Le directeur général des Aliments Jardi, Maxime Busseau, et le directeur des ventes et du développement des affaires, Robin Charest, constatent une hausse importante des ventes de produits pour cuisiner.
Le directeur général des Aliments Jardi, Maxime Busseau, et le directeur des ventes et du développement des affaires, Robin Charest, constatent une hausse importante des ventes de produits pour cuisiner.

Retour en force de la cuisine traditionnelle

Preuve que la préparation de nourriture réconfortante est mise à l’avant-plan depuis un mois, les étalages des épiceries sont vidés à répétition de la farine pour cuisiner pain, biscuits, gâteaux et autres pâtisseries.

Le nombre de visites sur le site Ricardo Cuisine a pratiquement doublé depuis le début de la crise de la COVID-19 et la moyenne de vues quotidienne atteint 1 136 000 pages vues.

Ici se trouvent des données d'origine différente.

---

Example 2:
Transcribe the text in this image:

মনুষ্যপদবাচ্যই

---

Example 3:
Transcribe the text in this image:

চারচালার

Sur les quelque 600 000 visites quotidiennes du site ricardocuisine.com, ce sont les recettes de pâtisserie qui ont la cote.

« Les pâtisseries, les biscuits, les pains sont des recettes très recherchées par les gens qui visitent notre site. Il y a eu autant de trafic sur notre recette de pain blanc depuis le début du confinement, que dans toute l’année 2019 », signale la vice-présidente Image de marque et communication de Ricardo Media, Nathalie Carbonneau.

La nutritionniste et diététiste sherbrookoise Geneviève Arbour de la clinique Nutritive constate ce phénomène qu’elle qualifie de retour aux sources.

« Les gens ont recommencé à faire leur pain. On le constate avec le manque de farine à l’épicerie et la levure qui est devenue une denrée rare. Le pain est très fort comme symbole de vie. On y retrouve le blé qui vient de la terre, l’air pour faire lever le pain, l’eau dans sa composition et le feu pour la cuisson. Il y a un plaisir dans l’odeur du pain qui cuit et dans la satisfaction de prendre le temps de le cuisiner en famille », constate Geneviève Arbour.

Le directeur général des Aliments Jardi, Maxime Busseau, et le directeur des ventes et du développement des affaires, Robin Charest, constatent une hausse importante des ventes de produits pour cuisiner.

La farine en demande

À l’entreprise Aliments Jardi de Sherbrooke, la croissance des ventes de farine est exponentielle.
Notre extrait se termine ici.